Ensuite à douze ans, violée par deux frères qui m’ont pénétré l’un après l’autre faisant de
leur crime un jeu. « Non, vas-y essaye, toi, car mon sexe est plus petit »
Et pour finir, toutes ces violences physiques et verbales, ces mots blessants que vous prenez
en pleine gueule sans ne pouvoir rétorquer, car vous devez le respect. Ces coups non permis,
mais qui le sont quand même !!! Alors que moi, la seule chose que je voulais était qu’elle
m’aime, oui qu’elle m’aime et non pas qu’elle me prenne pour son propre bourreau!!! Sa
victime sur laquelle elle s'acharnait.

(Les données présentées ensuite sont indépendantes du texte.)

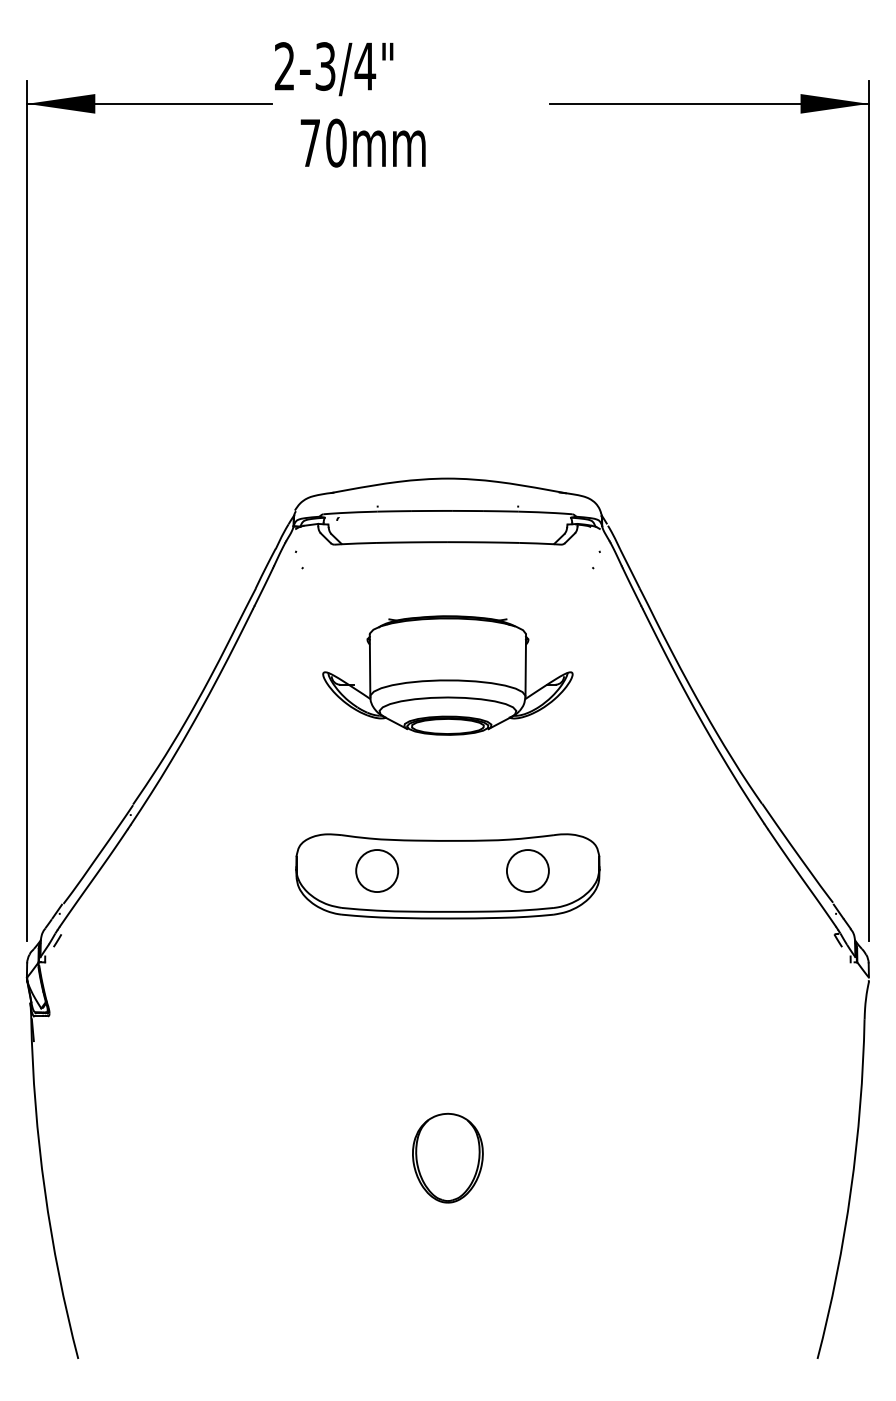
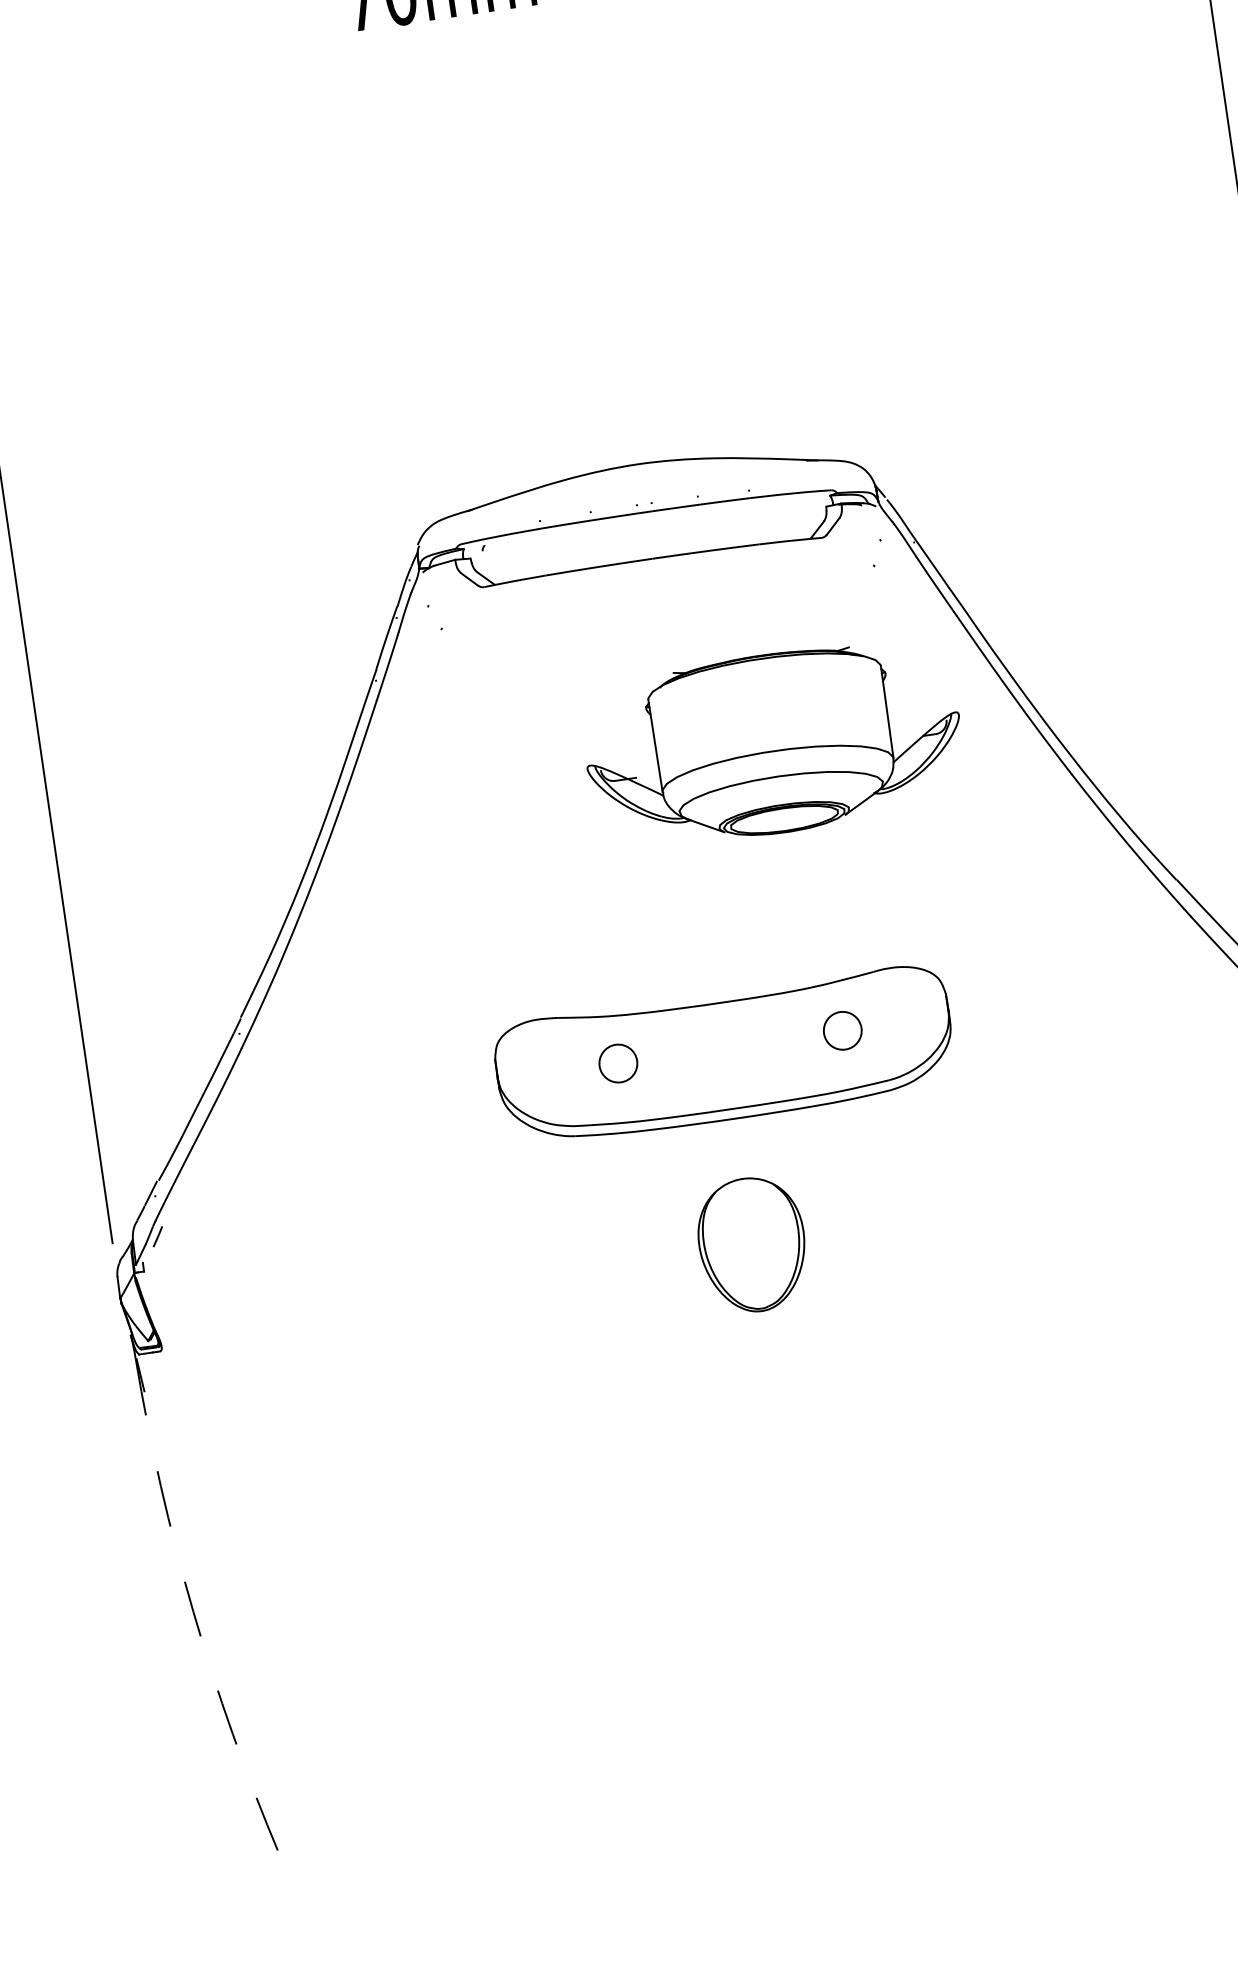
part: (447, 675) -> (772, 743), moved
circle: (527, 870) -> (841, 1030), size x0.6
circle: (377, 871) -> (618, 1064), size x0.6
part: (447, 1157) -> (751, 1243), moved
arc: (44, 1190) -> (192, 1611), solid -> dashed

J'avais cette boule au ventre, cette peur oppressante
s'accentuant à chacune de ses présences parce que son comportement impulsif explosait ma
vie en éclat à me tirer les cheveux, me balafrer de ses coups et de ses mots sans nulle raison.
Quelque part, elle dépassait mon imaginaire puisqu'elle avait réussi à prendre la place de ce
fameux monstre dont tous les enfants ont peur. J'aimerais tant ne plus me mentir, ne plus lui
mentir de tous ces faux semblants. Je suis vide d'elle, emprisonnée dans la peur et le malaise
qui nous habillent. Je ne peux compter les fois où elle m'a comparée avec ma meilleure amie
de l'époque. Tout était mieux chez elle, son corps, ses notes scolaires, sa beauté. Moi, j'étais
qu'une bonne à rien, nulle. Elle avait trouvé son idéale, sa fille spirituelle et moi je n'étais
qu'un ramassis de merde sur lequel elle déversait toute sa rancœur. Et puis, à ses yeux, seul
l'homme avait sa place dans sa vie. Seul l'homme avait droit à son amour.